◆ WHAT THE TASK ASKS: Return the source text of every record below unchanged, line for line, and leave the pictures out.

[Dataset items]
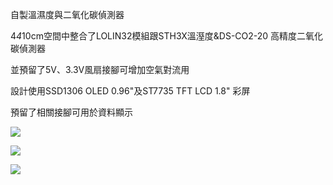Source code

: 自製溫濕度與二氧化碳偵測器

4*4*10cm空間中整合了LOLIN32模組跟STH3X溫溼度&DS-CO2-20 高精度二氧化碳偵測器

並預留了5V、3.3V風扇接腳可增加空氣對流用

設計使用SSD1306 OLED 0.96"及ST7735 TFT LCD 1.8" 彩屏

預留了相關接腳可用於資料顯示

![](https://imgur.com/DbAx1p6.jpg)

![](https://i.imgur.com/DQNnIsu.jpg)

![](https://i.imgur.com/cEjj5CO.jpg)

◆ YOUR RESPONSE:
Source code

: 自製溫濕度與二氧化碳偵測器

4*4*10cm空間中整合了LOLIN32模組跟STH3X溫溼度&DS-CO2-20 高精度二氧化碳偵測器

並預留了5V、3.3V風扇接腳可增加空氣對流用

設計使用SSD1306 OLED 0.96"及ST7735 TFT LCD 1.8" 彩屏

預留了相關接腳可用於資料顯示

![](https://imgur.com/DbAx1p6.jpg)

![](https://i.imgur.com/DQNnIsu.jpg)

![](https://i.imgur.com/cEjj5CO.jpg)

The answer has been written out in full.